Smart grid pilot project debuting at University of Washington
Most people who pay their own energy bills know that power is expensive. But where it’s coming from and how much it costs is often more mysterious.
That could change if technology that’s part of a demonstration project at the University of Washington catches on. It’s co funded by the US Department of Energy. The U-dub is the largest of 16 demo sites creating a new Pacific Northwest Smart Grid.
It's a regional system that will empower consumers and utilities with information about their electricity. The $178-million project spans 5 western states.
At the U-dub, grad students in the school of public affairs have created a smart meter to display and control the data. It’s a small box about the size of a smart phone, with a silent touch screen.
“When you scroll through, you can look at your energy usage by minute, hour or day," says Duncan Clausen, one of the students developing it. "Then you can also look at that by week month or year. And it shows you the highest and lowest kilowatt usage for that given period of time.”
He demonstrates the device, near some kitchen counters.
There are three presets: home, away and the sleep mode. Choosing the right one helps cut down on electricity use.
“So it’s really easy to control those. When you go to bed, you just push one button and it shuts down all the appliances that you want to have shut down, but can also leave critical things like your desktop computer on, so it can update overnight.”
And it can be accessed remotely, using a smart phone.

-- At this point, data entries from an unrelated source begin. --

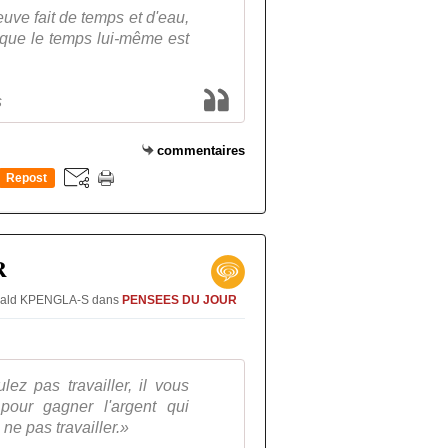
uve fait de temps et d'eau,
 que le temps lui-même est
s
commentaires
Repost
0
R
Oswald KPENGLA-S
dans
PENSEES DU JOUR
ez pas travailler, il vous
r pour gagner l'argent qui
ne pas travailler.»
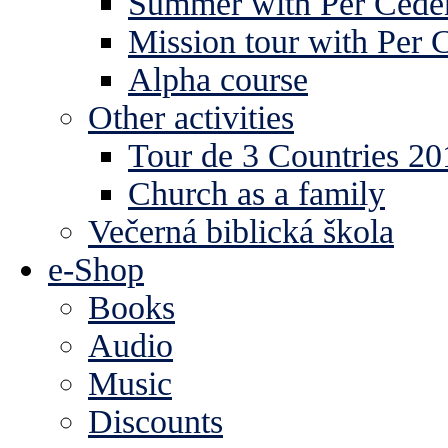
Summer with Per Ceder
Mission tour with Per 
Alpha course
Other activities
Tour de 3 Countries 2
Church as a family
Večerná biblická škola
e-Shop
Books
Audio
Music
Discounts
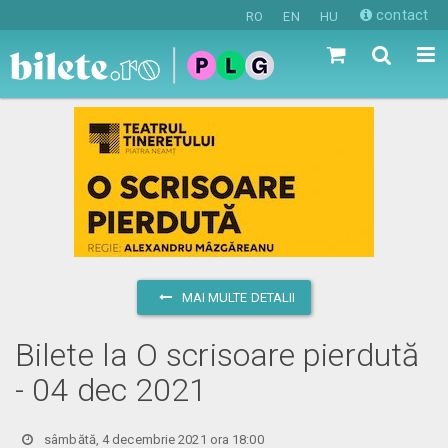
contact
RO
EN
HU
MAI MULTE DETALII
Bilete la O scrisoare pierdută
- 04 dec 2021
sâmbătă, 4 decembrie 2021 ora 18:00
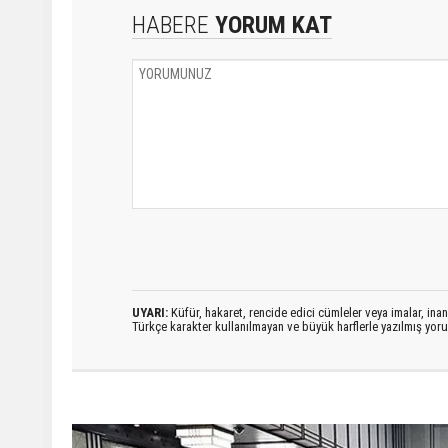
HABERE
YORUM KAT
UYARI:
Küfür, hakaret, rencide edici cümleler veya imalar, inanç
Türkçe karakter kullanılmayan ve büyük harflerle yazılmış yo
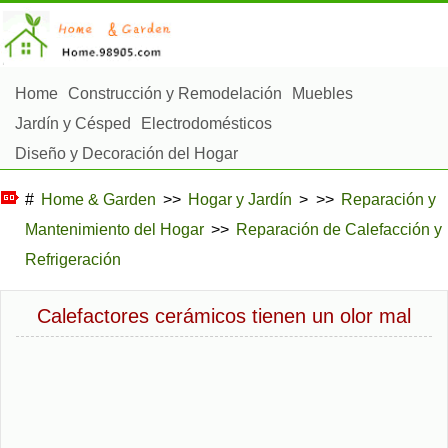
Home
Construcción y Remodelación
Muebles
Jardín y Césped
Electrodomésticos
Diseño y Decoración del Hogar
Reparación y Mantenimiento del Hogar
#
Home & Garden
>>
Hogar y Jardín
> >>
Reparación y
Seguridad en el Hogar
Servicios de Limpieza
Mantenimiento del Hogar
>>
Reparación de Calefacción y
Paisajismo y Construcción Exterior
Refrigeración
Plantas, Flores y Hierbas
Aficiones
Calefactores cerámicos tienen un olor mal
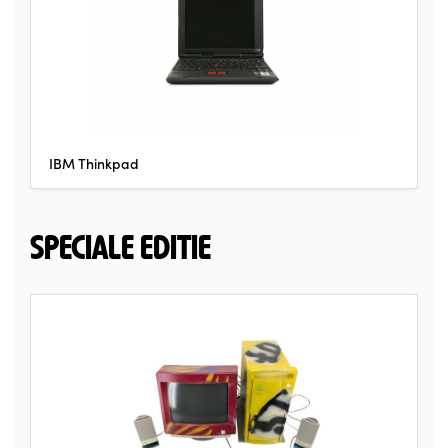
IBM Thinkpad
SPECIALE EDITIE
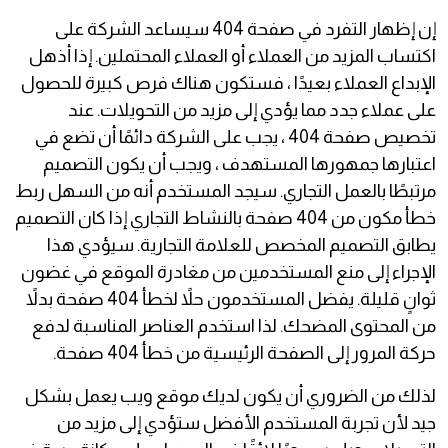
إن إظهار التفرد في صفحة 404 سيساعد الشركة على
اكتساب المزيد من العملاء أو العملاء المحتملين. إذا أذهل
الإبداع العملاء بعيدًا ، فستكون هناك فرص كبيرة للحصول
على عملاء جدد مما يؤدي إلى مزيد من التحويلات. عند
تخصيص صفحة 404 ، يجب على الشركة دائمًا أن تضع في
اعتبارها جمهورها المستهدف ، ويجب أن يكون التصميم
مرتبطًا بالعمل التجاري. سيجد المستخدم أنه من السهل ربط
خطأ مكون من 404 صفحة بالنشاط التجاري إذا كان التصميم
يطابق التصميم المخصص للعلامة التجارية. سيؤدي هذا
الإجراء إلى منع المستخدمين من مغادرة الموقع في غضون
ثوانٍ قليلة. يفضل المستخدمون حلاً لخطأ 404 صفحة بدلاً
من المحتوى المضحك. لذا استخدم العناصر المناسبة لدفع
حركة المرور إلى الصفحة الرئيسية من خطأ 404 صفحة.
لذلك من الضروري أن يكون لديك موقع ويب يعمل بشكل
جيد لأن تجربة المستخدم الأفضل ستؤدي إلى مزيد من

So if you leave the oven on by accident, for example, you could use the phone to turn it off
But really what the project is trying to demonstrate, is that if people are aware of their energy use, they’ll conserve.
“So, we got involved because we needed metering, on campus," says Norm Menter, with the U-Dub’s facilities department.
Menter helped write the grant application to fund the project. He says smart meters will be installed on all campus buildings. And more than 400 students will have them in their residence halls.
“So that’s going to be a huge improvement in our ability to measure and monitor electricity use," Menter says.
Menter’s standing outside of Elm Hall, where the tabletop meters will be used by students. He says another dorm building will have smart meters installed to monitor energy use, without the controllers – as a baseline comparison, “to see whether it impacts people’s behavior and whether it has an impact on how much electricity they use.”
The hope is that the information does affect them, so that ultimately, the United States can conserve more electricity.
Back at the sustainability office, grad student Duncan Clausen says the prospect of building fewer new power plants that pollute the environment or cost precious taxpayer dollars is what excites and motivates him.
“We’re able to go the efficiency route, which is just: ‘let’s not use it, if we don’t need it,’” he says.
If it works, the information will create awareness and reduce energy use, especially in situations where consumers can get direct information on their energy costs, and for example, run high-voltage appliances such as clothes dryers only when power is cheap, due to excess hydroelectric or wind power.
If so, the Pacific NW Smart Grid could help governments and utilities avoid the cost and expense of building new power plants.
The UW’s pilot project alone is expected to save the university $350,000 on power bills
Clausen will speak alongside US Senator Maria Cantwell at an event on Wednesday to unveil and celebrate this new technology.